California is divided into districts, each requiring a license to operate as a real estate professional.* Every 10 years, a population census is conducted, and the public data is a goldmine for real estate developers in the state of California.

This data contains the following information:

| Variable   | Description |
|------------|------------|
| `MedHouseVal` | Median house value in a given district (in hundreds of thousands of dollars). |
| `MedInc`     | Median household income in the district (in tens of thousands of dollars). |
| `HouseAge`   | Median house age in the district (in years). |
| `AveRooms`   | Average number of rooms per dwelling. |
| `AveBedrms`  | Average number of bedrooms per dwelling. |
| `Population` | Total population of the district. |
| `AveOccup`   | Average number of people per dwelling. |
| `Latitude`   | Latitude of the district center. |
| `Longitude`  | Longitude of the district center. |

Bill Smith, a real-estate developer, seeks your help.
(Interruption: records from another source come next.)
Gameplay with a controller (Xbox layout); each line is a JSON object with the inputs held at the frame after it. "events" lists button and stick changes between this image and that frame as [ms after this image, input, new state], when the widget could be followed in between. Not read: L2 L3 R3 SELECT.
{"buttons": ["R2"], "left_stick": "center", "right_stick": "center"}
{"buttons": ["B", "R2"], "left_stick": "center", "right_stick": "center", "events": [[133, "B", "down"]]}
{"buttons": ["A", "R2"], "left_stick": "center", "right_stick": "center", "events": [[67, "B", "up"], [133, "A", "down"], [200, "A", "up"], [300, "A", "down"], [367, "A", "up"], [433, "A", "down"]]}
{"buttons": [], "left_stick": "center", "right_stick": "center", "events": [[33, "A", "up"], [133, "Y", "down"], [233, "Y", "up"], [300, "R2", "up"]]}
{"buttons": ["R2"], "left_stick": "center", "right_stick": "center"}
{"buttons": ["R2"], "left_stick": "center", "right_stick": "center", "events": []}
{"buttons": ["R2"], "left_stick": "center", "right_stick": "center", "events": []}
Indeed, as with previous censuses, some districts, known as "sneaky" districts, do not wish to publish data related to house values in their area. This information is crucial to estimate whether it is worthwhile to pursue a license in a given district.

The datasets available to you are:
  - `X` and `y`: data from districts that have published all their figures (`y` contains the `MedHouseVal` information, and `X` the other variables)
  - `X_sneaky`: data from sneaky districts (without the `MedHouseVal` information)

During the previous census, Mr. Smith had to mobilize his teams for over a week to estimate this missing data, district by district. This time, he wants to automate the process.

After several workshops with him, you defined a deliverable in the form of a map, highlighting in green the sneaky districts whose median house value does not exceed $150,000. Bill seems rather risk-averse and prefers to obtain a reduced number of districts that we are sure about.

*Note: this use case is fictional, so we have taken liberties with the actual laws in California!

## Action Plan
1. Quick exploratory data analysis
2. Training a GradientBoostingRegressor model, as it is powerful and supports quantile loss (we will see the benefit of this loss later)
3. Conformalizing the model using the ConformalizedQuantileRegressor method
4. Predicting confidence intervals on the X_sneaky dataset for the `MedHouseVal` variable
5. Displaying on a map the sneaky districts that meet Bill's criteria

# Imports and Loading the Dataset

In [None]:
!rm -rf /content/MAPIE-DataCraft
!git clone https://github.com/Valentin-Laurent/MAPIE-DataCraft

In [None]:
!pip install mapie

In [None]:
import json
import sys

sys.path.append('/content/MAPIE-DataCraft/notebooks/use_case_files')

import folium
import numpy as np
import pandas as pd
import plotly.graph_objects as go
import plotly.figure_factory as ff
from plotly.subplots import make_subplots
from sklearn.model_selection import train_test_split, RandomizedSearchCV
from sklearn.metrics import mean_absolute_error
from sklearn.ensemble import GradientBoostingRegressor
from scipy.stats import uniform, randint
from mapie.metrics.regression import regression_coverage_score, regression_mean_width_score
from mapie.regression import ConformalizedQuantileRegressor
from mapie.utils import train_conformalize_test_split

In [None]:
RANDOM_STATE = 42

In [None]:
X = pd.read_csv("/content/MAPIE-DataCraft/notebooks/use_case_files/X.csv")
y = pd.read_csv("/content/MAPIE-DataCraft/notebooks/use_case_files/y.csv").squeeze("columns")
X_sneaky = pd.read_csv("/content/MAPIE-DataCraft/notebooks/use_case_files/X_sneaky.csv")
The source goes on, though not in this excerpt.